## WHAT THE EXERCISE ASKS
The answer should be each line from the entries below that has the word "with" in it.

** Opening DATASET EXCERPTS block **

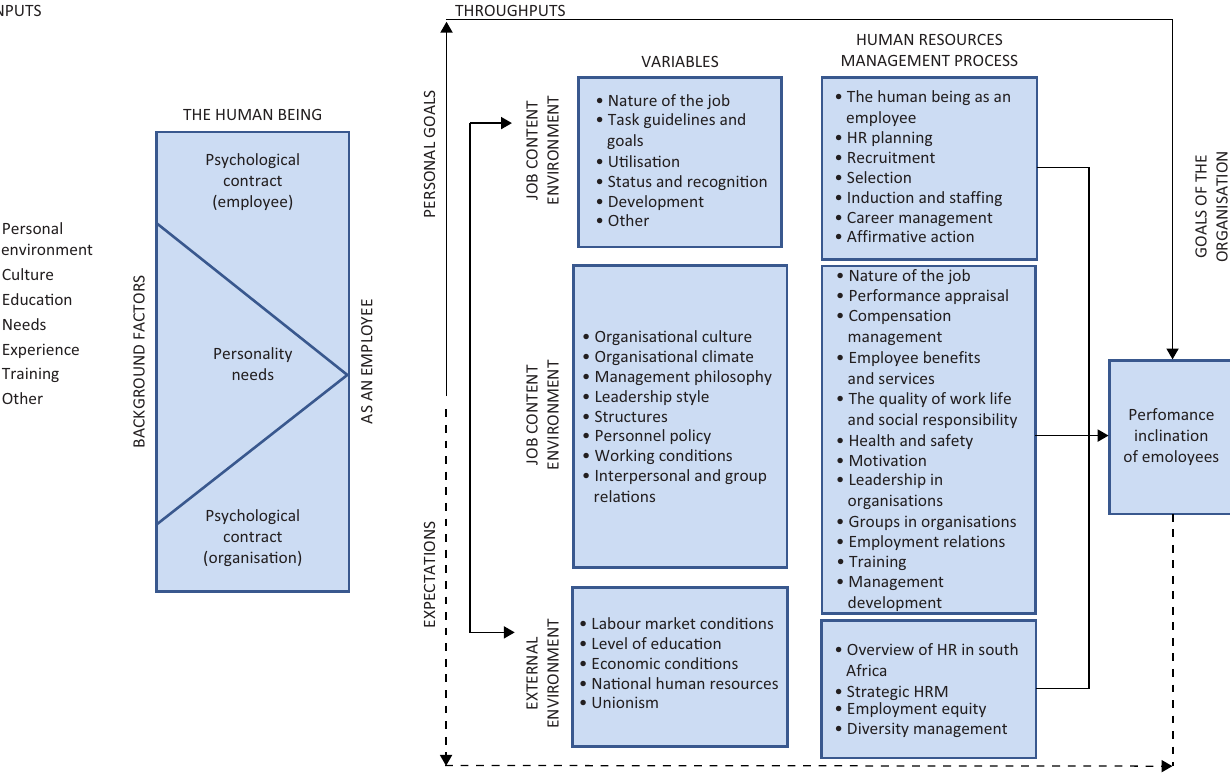
FIGURE 1: A management systems model of the employee as a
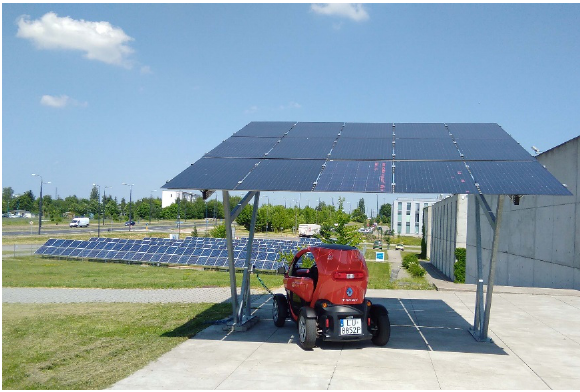
Figure 1: Charging an electric vehicle from a photovoltaic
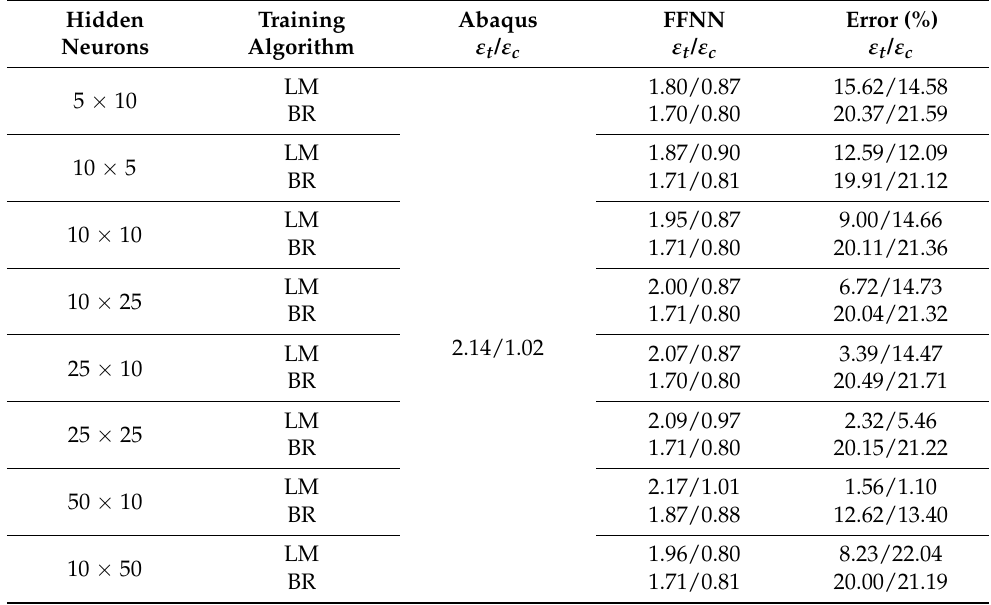
Table 8. Comparison between NN predictions and FEM results of FFNN2 with two hidden layers. Hidden Training Neurons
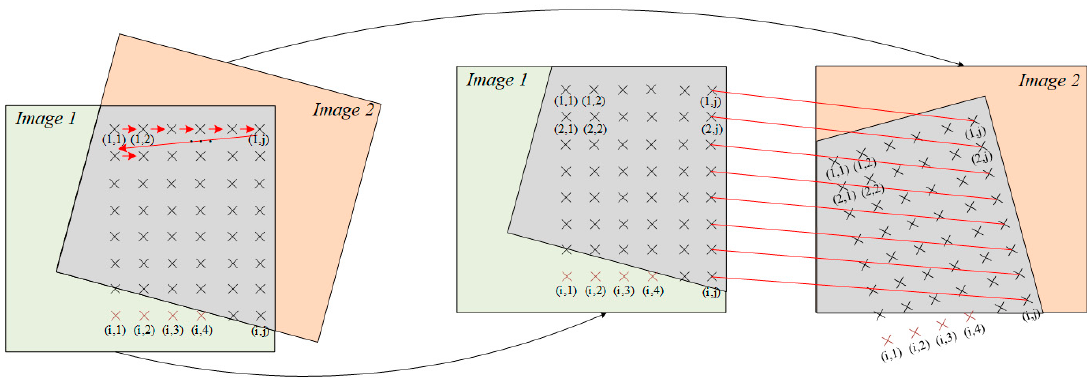
Figure 5. Registration point selection process.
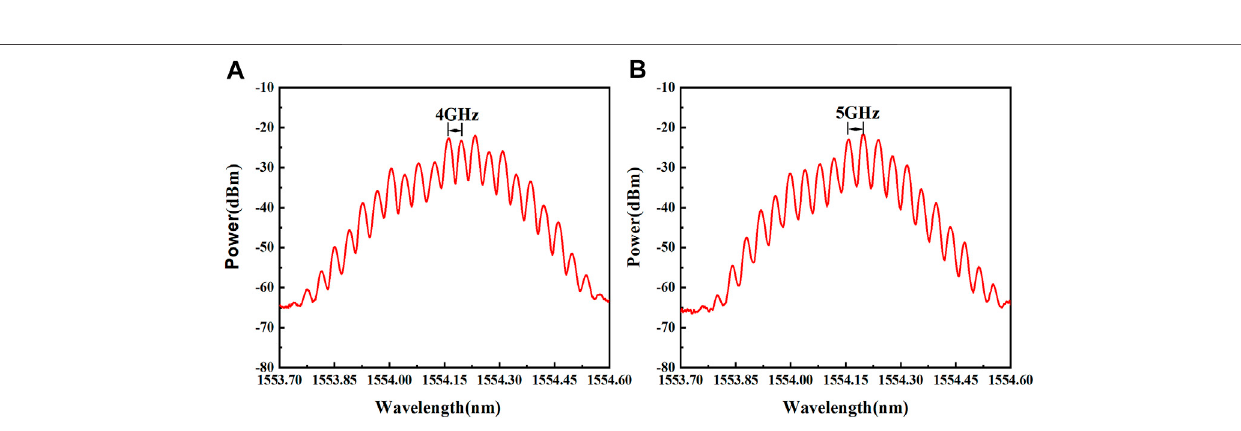
FIGURE 7 | OFCs from the SOA with a comb spacing of (A) 4 GHz and (B) 5 GHz.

** Closing DATASET EXCERPTS block **

## SOLUTION TO THIS TASK
Table 8. Comparison between NN predictions and FEM results of FFNN2 with two hidden layers. Hidden Training Neurons
FIGURE 7 | OFCs from the SOA with a comb spacing of (A) 4 GHz and (B) 5 GHz.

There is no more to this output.